WHAT YOU WILL DO »
Reproduce the news article about the Homer City power plant closing below word for word, from its headline through its final sentence.

Pennsylvania town on the brink, as power plant shuts. What's the impact for the state?

Bruce Siwy
Pennsylvania State Capital Bureau

HOMER CITY — Al Paratto would be hard-pressed to remember a time when the coal-burning power plant wasn't a fixture in his hometown.

In a few weeks, the Homer City Generating Station is set to close, marking a victory for the state's environmental enthusiasts and the beginning of an end for those who have depended on the jobs and the power of Pennsylvania's five coal plants. All are scheduled to shut down by 2028.

"We don't know any other way," Paratto, an employee of the Central Indiana County Water Authority, said during a break from grass-cutting at the Homer City Floodway Park. "Life is going to change."

Al Paratto, an employee of the Homer-Center Parks and Recreation, cuts grass at the Homer City Floodway Park as a woman walks her dog.

Paratto spoke for his Indiana County community, but might well have been speaking for most of the Mid-Atlantic region, at the precipice between a tradition conflicted and a future uncertain.

By the end of June, the coal-fired Homer City Generating Station and its 2,000-megawatts of nameplate capacity are set to go dark for good. A pair of similar facilities, both less than 20 miles away, face the same fate within five years or less.

The prospective passing of these three western Pennsylvania plants — celebrated by climate change activists eager for a greener future — leaves the operator of America's largest regional transmission organization wondering how to avoid blackouts.

"We're struggling," Glen Thomas, president of the Pennsylvania-New Jersey-Maryland Interconnection Association, told Pennsylvania legislators in during a Senate Environmental Resources and Energy Committee briefing in Harrisburg on May 1. "We're in a tough spot right now, and we see some storm clouds on the horizon."

The Pennsylvania-New Jersey-Maryland Interconnection Association, better known as PJM, recently released a report projecting energy shortfalls within five years, as coal-fired plants shutter under the weight of increasing costs, decreasing payouts and tightening environmental regulations.

DATA BELOW »

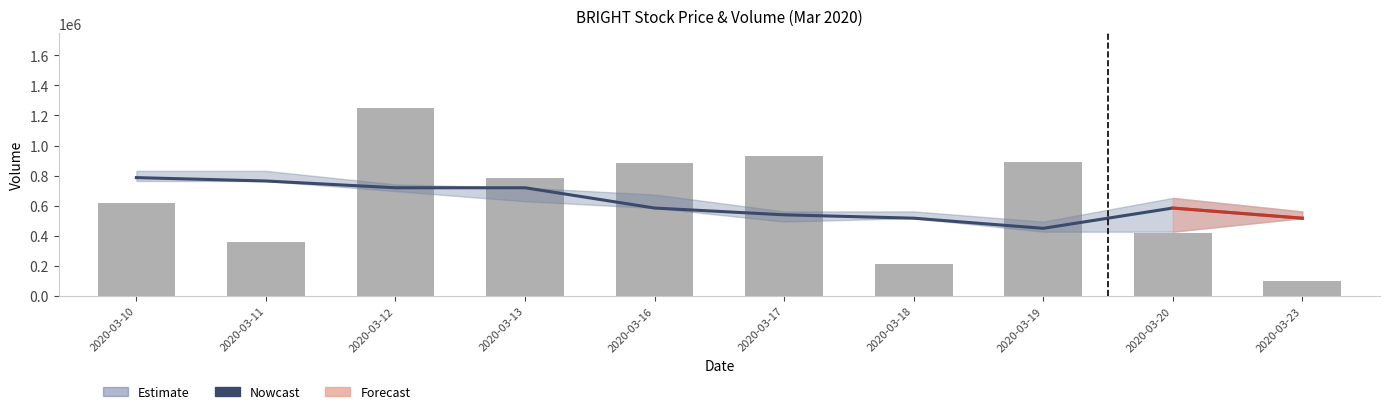

Which has a higher value, 2020-03-16 or 2020-03-12?

2020-03-12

EXPECTED ANSWER »
Pennsylvania town on the brink, as power plant shuts. What's the impact for the state?

Bruce Siwy
Pennsylvania State Capital Bureau

HOMER CITY — Al Paratto would be hard-pressed to remember a time when the coal-burning power plant wasn't a fixture in his hometown.

In a few weeks, the Homer City Generating Station is set to close, marking a victory for the state's environmental enthusiasts and the beginning of an end for those who have depended on the jobs and the power of Pennsylvania's five coal plants. All are scheduled to shut down by 2028.

"We don't know any other way," Paratto, an employee of the Central Indiana County Water Authority, said during a break from grass-cutting at the Homer City Floodway Park. "Life is going to change."

Al Paratto, an employee of the Homer-Center Parks and Recreation, cuts grass at the Homer City Floodway Park as a woman walks her dog.

Paratto spoke for his Indiana County community, but might well have been speaking for most of the Mid-Atlantic region, at the precipice between a tradition conflicted and a future uncertain.

By the end of June, the coal-fired Homer City Generating Station and its 2,000-megawatts of nameplate capacity are set to go dark for good. A pair of similar facilities, both less than 20 miles away, face the same fate within five years or less.

The prospective passing of these three western Pennsylvania plants — celebrated by climate change activists eager for a greener future — leaves the operator of America's largest regional transmission organization wondering how to avoid blackouts.

"We're struggling," Glen Thomas, president of the Pennsylvania-New Jersey-Maryland Interconnection Association, told Pennsylvania legislators in during a Senate Environmental Resources and Energy Committee briefing in Harrisburg on May 1. "We're in a tough spot right now, and we see some storm clouds on the horizon."

The Pennsylvania-New Jersey-Maryland Interconnection Association, better known as PJM, recently released a report projecting energy shortfalls within five years, as coal-fired plants shutter under the weight of increasing costs, decreasing payouts and tightening environmental regulations.